ForceRescan – tells this piece of code whether to rescan a message even if it is already scanned by Exchange Online Protection. Well, a good idea to do so. Probably you get an additional layer of security with that. But it is always tricky to suggest a very generic solution on whether to this kind of double check or not.

DeferWaitTime, DeferAttempts, etc, tell the engine about how to handle a message if it is not scan-able. I do not want to duplicate the knowledge that already exists on Technet, a best read about all these settings is already available at Set-MalwareFilteringServer

image

When we add a powershell snap in named Microsoft.Forefront.Filtering.Management.PowerShell we get two more cmdlets to work with.

Get-AntivirusScanPreferenceGroup and Get-AntivirusScanSettings (actually 4 cmdlnets. Set- for both of them). There is not much that you configure using Set-AntivirusScanPreferenceGroup or Set-AntivirusScanSettings except enabling or disabling the scanning.

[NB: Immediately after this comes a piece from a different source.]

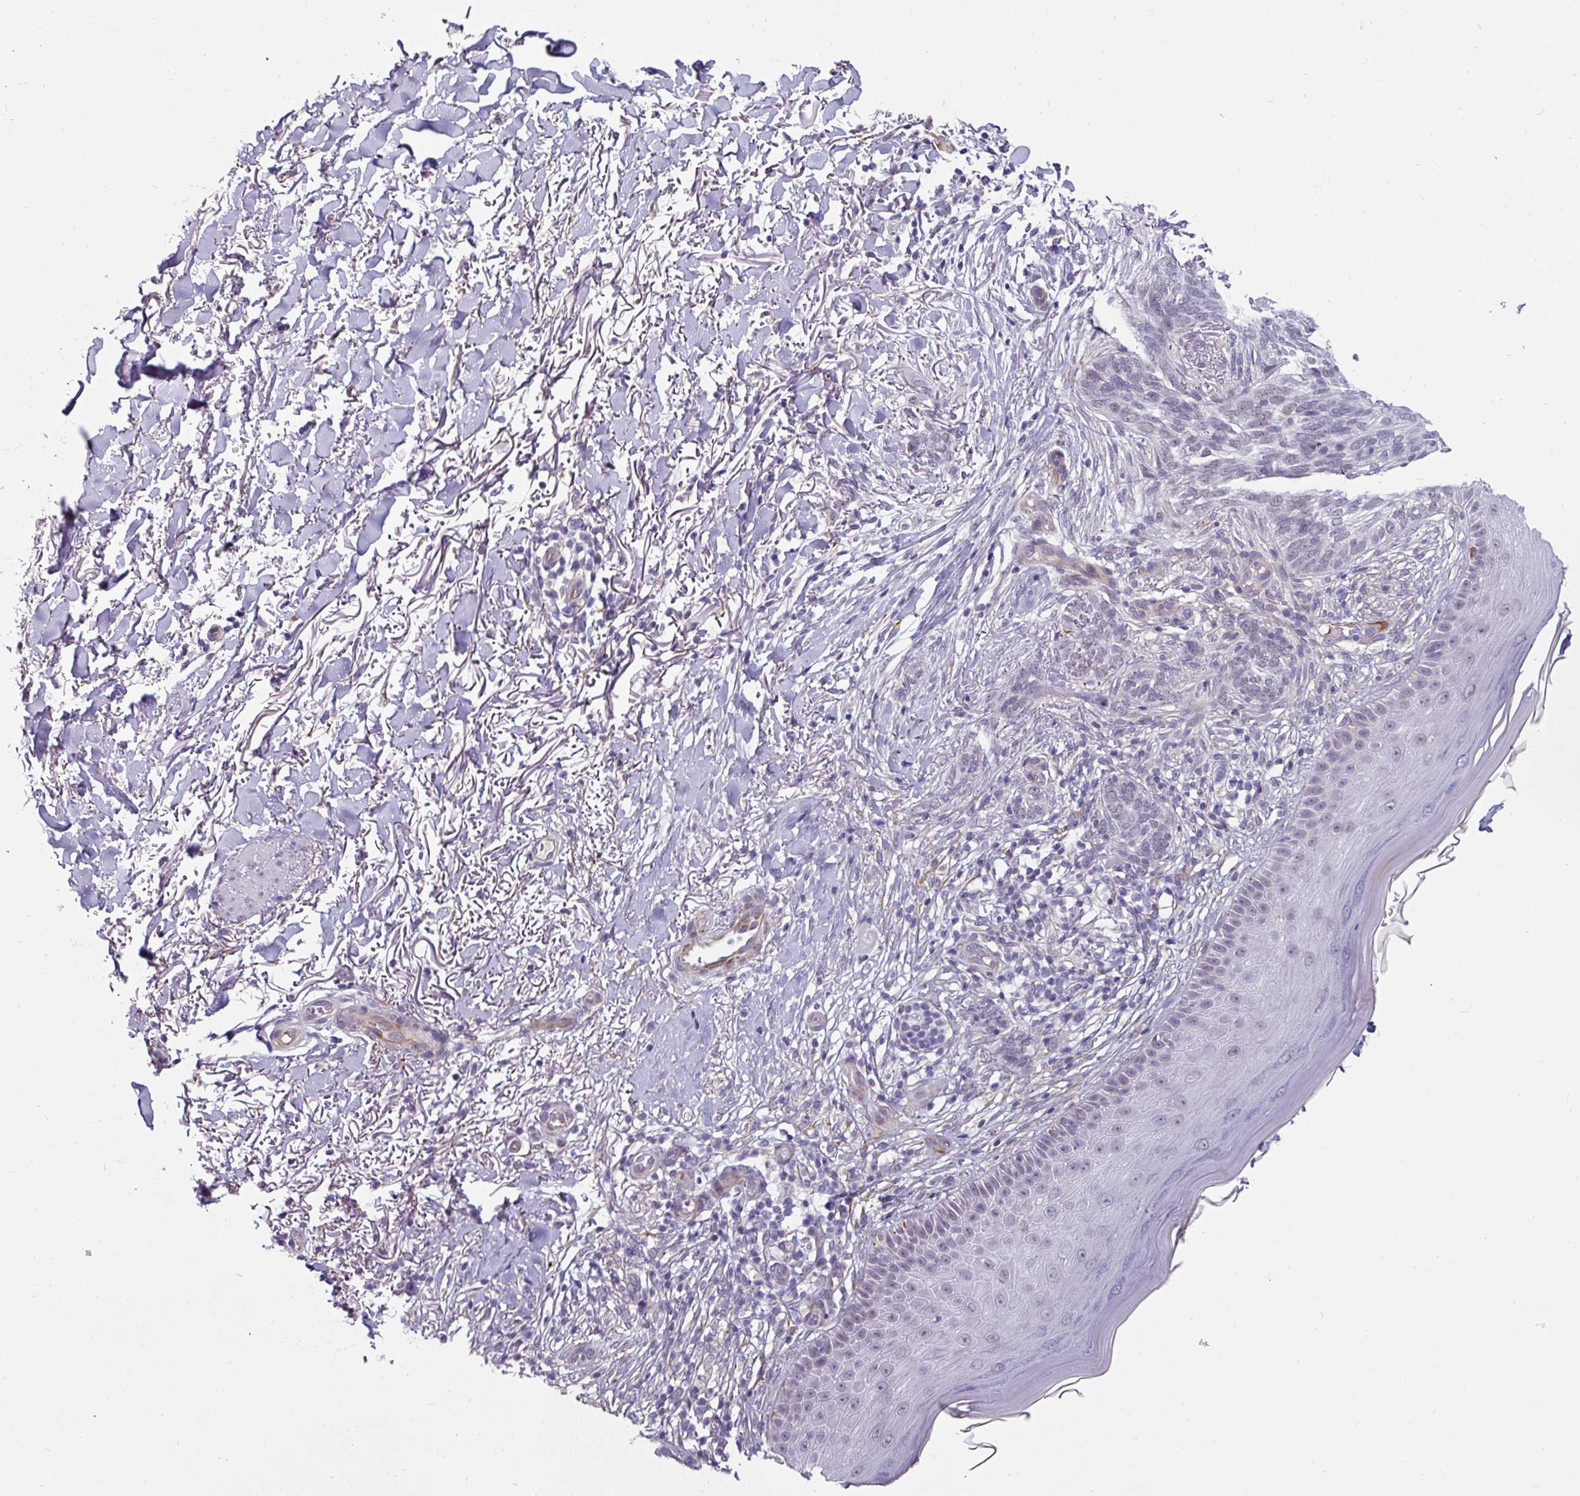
{"staining": {"intensity": "negative", "quantity": "none", "location": "none"}, "tissue": "skin cancer", "cell_type": "Tumor cells", "image_type": "cancer", "snomed": [{"axis": "morphology", "description": "Normal tissue, NOS"}, {"axis": "morphology", "description": "Basal cell carcinoma"}, {"axis": "topography", "description": "Skin"}], "caption": "Histopathology image shows no protein positivity in tumor cells of skin basal cell carcinoma tissue. Nuclei are stained in blue.", "gene": "EYA3", "patient": {"sex": "female", "age": 67}}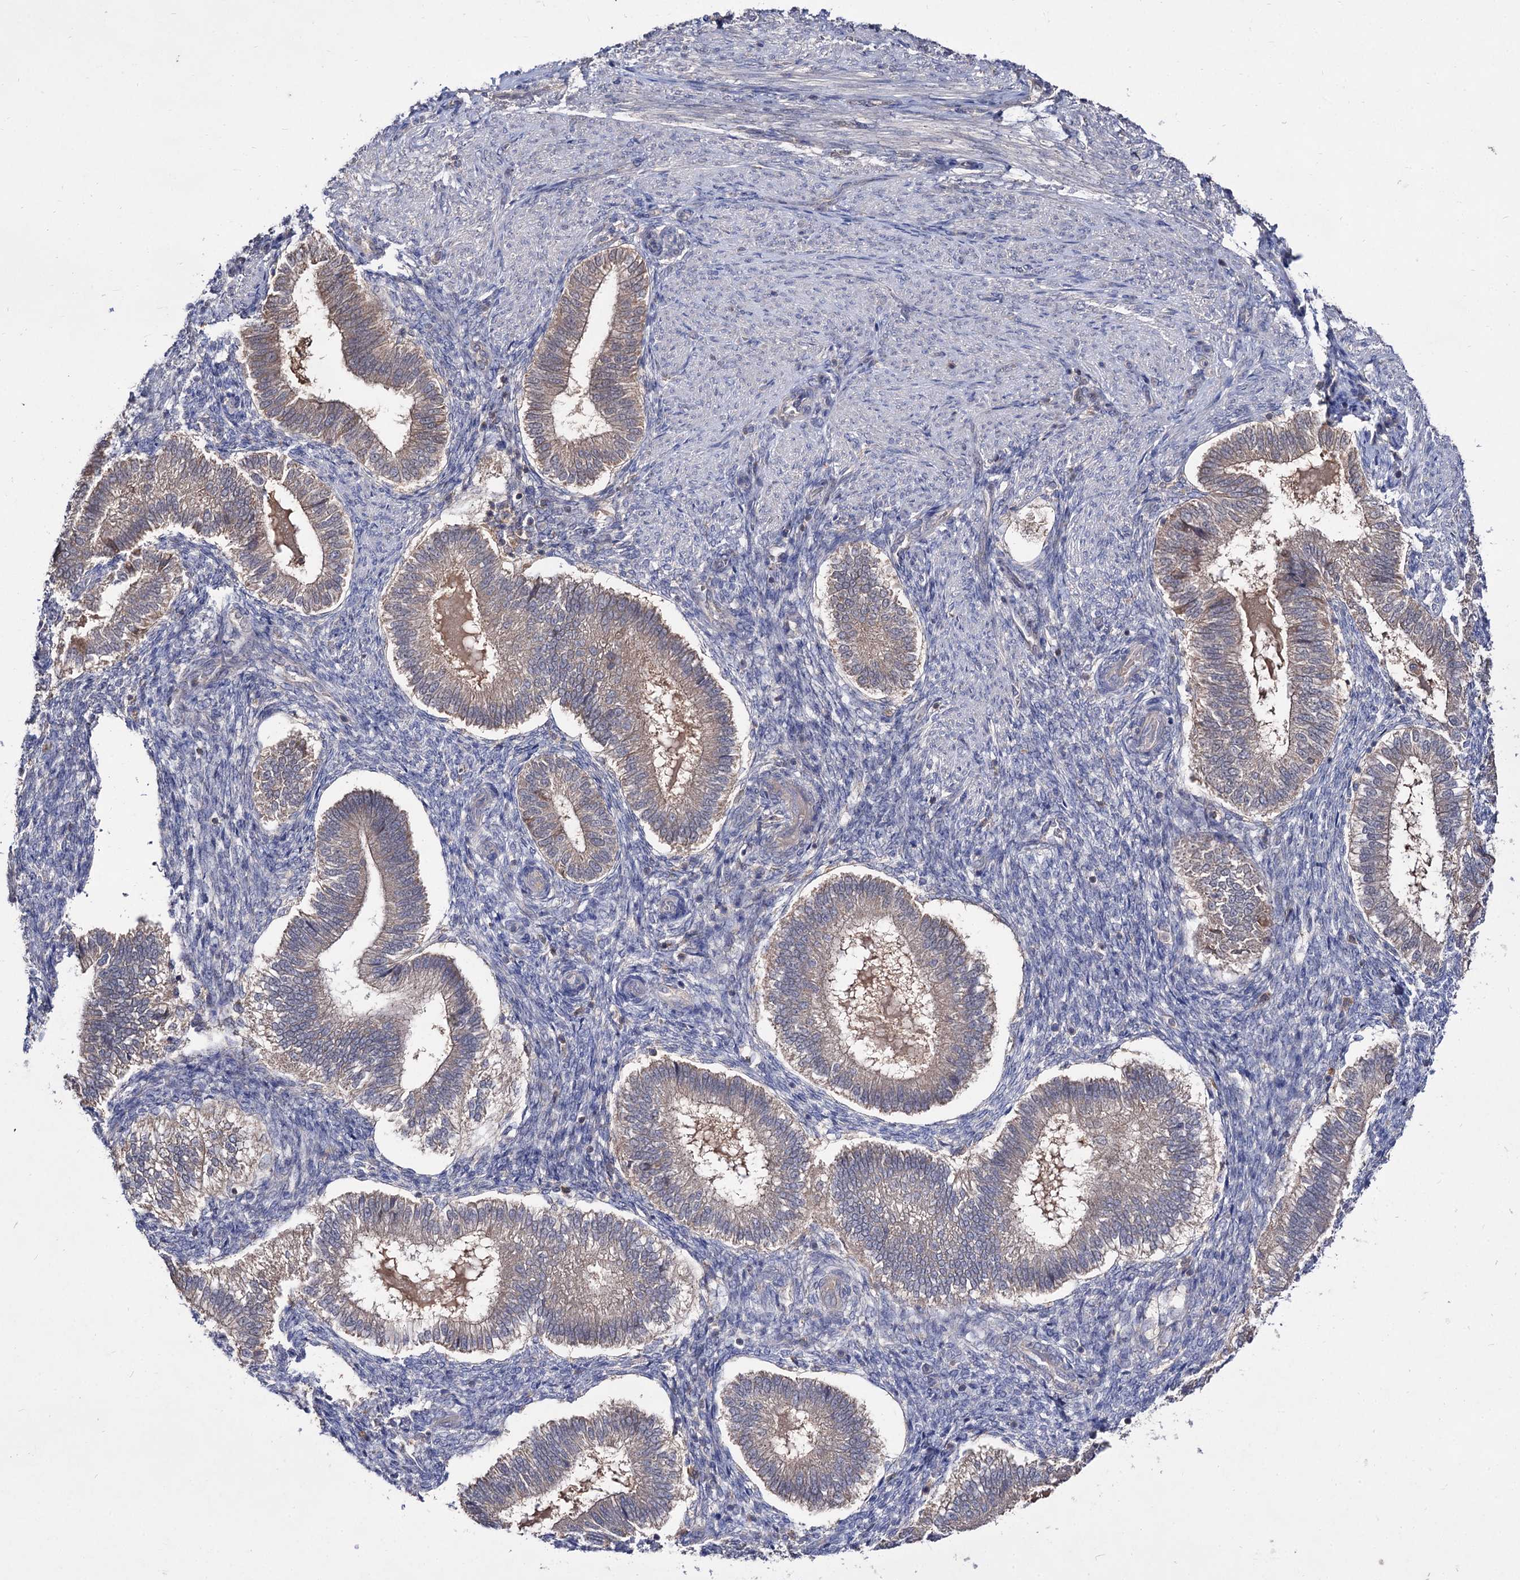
{"staining": {"intensity": "negative", "quantity": "none", "location": "none"}, "tissue": "endometrium", "cell_type": "Cells in endometrial stroma", "image_type": "normal", "snomed": [{"axis": "morphology", "description": "Normal tissue, NOS"}, {"axis": "topography", "description": "Endometrium"}], "caption": "A high-resolution photomicrograph shows immunohistochemistry staining of unremarkable endometrium, which demonstrates no significant positivity in cells in endometrial stroma.", "gene": "ACTR6", "patient": {"sex": "female", "age": 25}}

Although nothing looks very much configurable, I guess at some time you will have an ability to use additional or third party scanning engines to make the anti malware protection much better. The reason I think that is because of the way Microsoft AV worked in initial days. I remember someone telling me about 8 different scanning engines that this AV used.

image

 

image

 

Finally,

Anti malware protection is an in the box feature that can help you reducing attack surface significantly. Indeed, there is no 100% safe solution for viruses or spammers but you can always use an available solution with an another equivalently intelligent solution to achieve maximum security.